課題 a:
抜粋本文について、次の問いに答えよ。
(i) fishing with johnの新譜「14.8℃カマクラ」は何年振りの新譜か。
(ii) 「歩けリリー」という曲のレコーディングは何年に行われたか。
(iii) 家にCDプレイヤーがない人などに向けて、今後予定されているのはどのような配信か。

抜粋本文:
_ _ _

「14.8℃カマクラ」山田稔明さんからのコメント

fishing with johnの11年振りの新譜「14.8℃カマクラ」がいよいよ発売になりました。このアナウンスを出来るとは本当に感無量です。永遠に世に出ないのではないかと思われましたが、出るのですね。「歩けリリー」という曲のレコーディングを2013年に行っているので、アルバム作りをそこから開始と見ると、足掛け7年かかったことになります。この7年の間に結婚したり引っ越したり独立したりラジバンダリと色々あったので余計に感慨深いです。今回は色々なアーティストとコラボしており、その辺の話はCD内に長文のライナーノーツを書いたのでそちらを読んでいただきたいのですが、こちらのブログでもちょこちょこ紹介していきたいと思います。また家にCDプレイヤーがない、物を持ちたくないという方には今後サブスク配信も予定していますので、そちらで聴いていただけたらと思います。まあ折角の可愛い猫ジャケだし、もうCDという形式でリリースするのも今回で最後かと思うので、ご祝儀代わりにコンパクトディスクを買っていただくなんてのも乙かと思います。音も断然良いですし。

_ _ _

提供された記録:
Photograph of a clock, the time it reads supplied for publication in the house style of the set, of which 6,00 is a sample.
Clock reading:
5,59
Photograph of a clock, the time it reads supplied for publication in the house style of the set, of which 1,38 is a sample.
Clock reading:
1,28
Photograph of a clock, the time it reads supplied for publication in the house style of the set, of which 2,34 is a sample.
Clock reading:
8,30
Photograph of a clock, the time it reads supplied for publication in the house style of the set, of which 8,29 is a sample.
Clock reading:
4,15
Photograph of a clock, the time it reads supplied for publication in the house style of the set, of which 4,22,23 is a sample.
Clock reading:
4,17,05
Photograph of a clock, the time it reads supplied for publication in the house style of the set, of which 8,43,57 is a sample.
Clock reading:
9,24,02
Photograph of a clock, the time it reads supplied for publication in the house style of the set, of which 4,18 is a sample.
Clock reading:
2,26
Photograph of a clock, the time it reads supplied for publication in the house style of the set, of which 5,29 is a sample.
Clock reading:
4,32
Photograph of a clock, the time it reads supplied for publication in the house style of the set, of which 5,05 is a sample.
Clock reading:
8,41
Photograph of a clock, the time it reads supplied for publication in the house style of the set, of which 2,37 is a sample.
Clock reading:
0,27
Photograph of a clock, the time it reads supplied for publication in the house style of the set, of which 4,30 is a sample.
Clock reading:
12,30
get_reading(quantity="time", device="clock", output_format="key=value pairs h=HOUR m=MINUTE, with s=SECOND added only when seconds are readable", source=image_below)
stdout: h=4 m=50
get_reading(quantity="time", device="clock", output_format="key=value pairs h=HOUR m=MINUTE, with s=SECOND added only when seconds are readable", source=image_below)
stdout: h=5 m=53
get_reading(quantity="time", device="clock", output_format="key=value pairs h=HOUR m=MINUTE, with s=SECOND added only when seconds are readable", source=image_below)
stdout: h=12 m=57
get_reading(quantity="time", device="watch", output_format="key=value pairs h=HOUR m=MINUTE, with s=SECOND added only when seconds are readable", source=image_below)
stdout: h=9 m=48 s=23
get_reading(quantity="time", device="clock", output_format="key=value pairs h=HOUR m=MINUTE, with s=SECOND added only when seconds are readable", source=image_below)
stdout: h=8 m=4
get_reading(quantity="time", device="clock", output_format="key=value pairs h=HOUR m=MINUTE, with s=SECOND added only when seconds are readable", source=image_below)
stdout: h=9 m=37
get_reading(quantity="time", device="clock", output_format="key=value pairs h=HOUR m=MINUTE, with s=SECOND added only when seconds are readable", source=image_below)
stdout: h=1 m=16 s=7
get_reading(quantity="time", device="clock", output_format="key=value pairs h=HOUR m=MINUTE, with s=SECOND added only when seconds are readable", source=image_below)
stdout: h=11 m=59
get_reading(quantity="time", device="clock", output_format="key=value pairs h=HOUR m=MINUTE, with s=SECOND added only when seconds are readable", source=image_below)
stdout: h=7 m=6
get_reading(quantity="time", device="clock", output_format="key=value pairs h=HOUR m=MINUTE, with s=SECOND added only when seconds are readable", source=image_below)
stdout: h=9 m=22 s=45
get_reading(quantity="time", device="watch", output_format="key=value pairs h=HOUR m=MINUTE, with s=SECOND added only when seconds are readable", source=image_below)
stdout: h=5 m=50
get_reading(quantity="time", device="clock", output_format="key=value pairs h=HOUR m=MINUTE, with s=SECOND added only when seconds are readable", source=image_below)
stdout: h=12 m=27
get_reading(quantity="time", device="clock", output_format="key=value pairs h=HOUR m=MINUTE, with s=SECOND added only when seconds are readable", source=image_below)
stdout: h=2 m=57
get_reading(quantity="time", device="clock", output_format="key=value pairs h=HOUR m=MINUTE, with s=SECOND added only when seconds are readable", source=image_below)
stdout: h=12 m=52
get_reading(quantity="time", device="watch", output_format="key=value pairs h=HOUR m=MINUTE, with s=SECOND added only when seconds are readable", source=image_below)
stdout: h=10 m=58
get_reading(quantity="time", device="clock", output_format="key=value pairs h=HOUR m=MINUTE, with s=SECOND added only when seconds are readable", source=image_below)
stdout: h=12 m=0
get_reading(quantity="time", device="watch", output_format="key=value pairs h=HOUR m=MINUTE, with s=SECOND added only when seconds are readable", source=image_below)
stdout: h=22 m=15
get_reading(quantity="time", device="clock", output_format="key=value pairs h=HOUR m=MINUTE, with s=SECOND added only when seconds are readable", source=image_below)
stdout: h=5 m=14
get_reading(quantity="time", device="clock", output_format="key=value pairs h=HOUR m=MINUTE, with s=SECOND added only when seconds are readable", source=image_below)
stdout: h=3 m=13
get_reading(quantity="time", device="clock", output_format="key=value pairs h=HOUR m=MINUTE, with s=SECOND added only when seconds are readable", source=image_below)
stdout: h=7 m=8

_ _ _

課題 b: 記録の中で「5,05 is a sample.」を含む行から始め、「stdout: h=7 m=6」を含む行で止めて、その範囲をMarkdownの表に変換せよ。列は行番号を入れる「番号」と行を入れる「行」の二つとし、空行は除くこと。

期待される出力 a:
(i) 11年振り
(ii) 2013年
(iii) サブスク配信

期待される出力 b:
| 番号 | 行 |
|---|---|
| 1 | Photograph of a clock, the time it reads supplied for publication in the house style of the set, of which 5,05 is a sample. |
| 2 | Clock reading: |
| 3 | 8,41 |
| 4 | Photograph of a clock, the time it reads supplied for publication in the house style of the set, of which 2,37 is a sample. |
| 5 | Clock reading: |
| 6 | 0,27 |
| 7 | Photograph of a clock, the time it reads supplied for publication in the house style of the set, of which 4,30 is a sample. |
| 8 | Clock reading: |
| 9 | 12,30 |
| 10 | get_reading(quantity="time", device="clock", output_format="key=value pairs h=HOUR m=MINUTE, with s=SECOND added only when seconds are readable", source=image_below) |
| 11 | stdout: h=4 m=50 |
| 12 | get_reading(quantity="time", device="clock", output_format="key=value pairs h=HOUR m=MINUTE, with s=SECOND added only when seconds are readable", source=image_below) |
| 13 | stdout: h=5 m=53 |
| 14 | get_reading(quantity="time", device="clock", output_format="key=value pairs h=HOUR m=MINUTE, with s=SECOND added only when seconds are readable", source=image_below) |
| 15 | stdout: h=12 m=57 |
| 16 | get_reading(quantity="time", device="watch", output_format="key=value pairs h=HOUR m=MINUTE, with s=SECOND added only when seconds are readable", source=image_below) |
| 17 | stdout: h=9 m=48 s=23 |
| 18 | get_reading(quantity="time", device="clock", output_format="key=value pairs h=HOUR m=MINUTE, with s=SECOND added only when seconds are readable", source=image_below) |
| 19 | stdout: h=8 m=4 |
| 20 | get_reading(quantity="time", device="clock", output_format="key=value pairs h=HOUR m=MINUTE, with s=SECOND added only when seconds are readable", source=image_below) |
| 21 | stdout: h=9 m=37 |
| 22 | get_reading(quantity="time", device="clock", output_format="key=value pairs h=HOUR m=MINUTE, with s=SECOND added only when seconds are readable", source=image_below) |
| 23 | stdout: h=1 m=16 s=7 |
| 24 | get_reading(quantity="time", device="clock", output_format="key=value pairs h=HOUR m=MINUTE, with s=SECOND added only when seconds are readable", source=image_below) |
| 25 | stdout: h=11 m=59 |
| 26 | get_reading(quantity="time", device="clock", output_format="key=value pairs h=HOUR m=MINUTE, with s=SECOND added only when seconds are readable", source=image_below) |
| 27 | stdout: h=7 m=6 |